Excerpted data:
━━━━

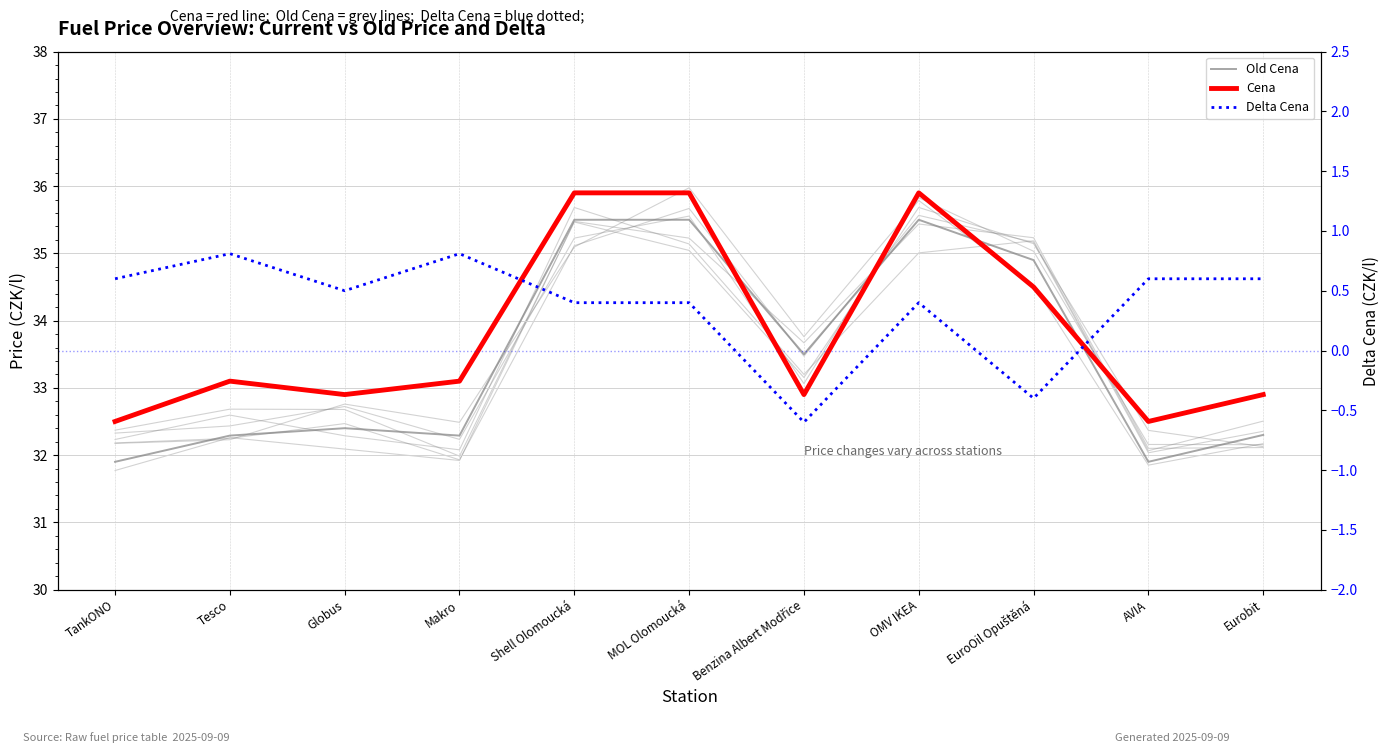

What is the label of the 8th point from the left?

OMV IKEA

━━━━

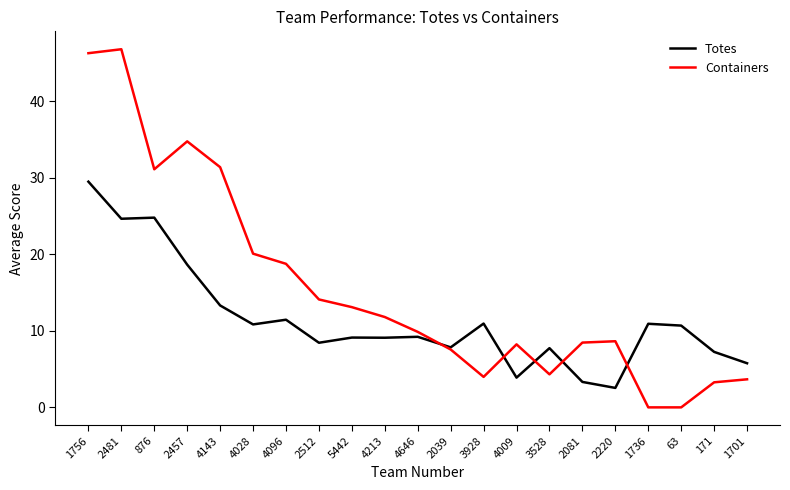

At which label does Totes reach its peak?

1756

━━━━

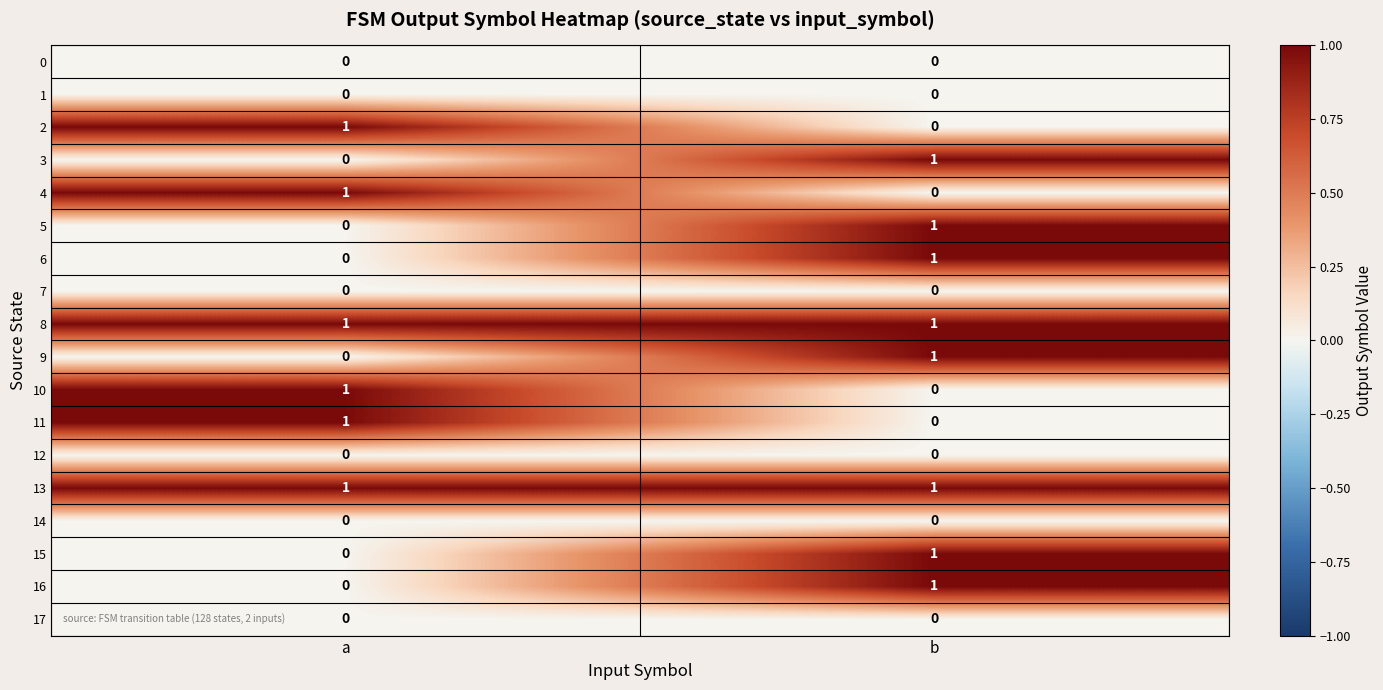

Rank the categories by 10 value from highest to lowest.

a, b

━━━━

Assigned task:
Pick out every line in the items above that contains the string "label". Case counts.

Result of the task:
What is the label of the 8th point from the left?
At which label does Totes reach its peak?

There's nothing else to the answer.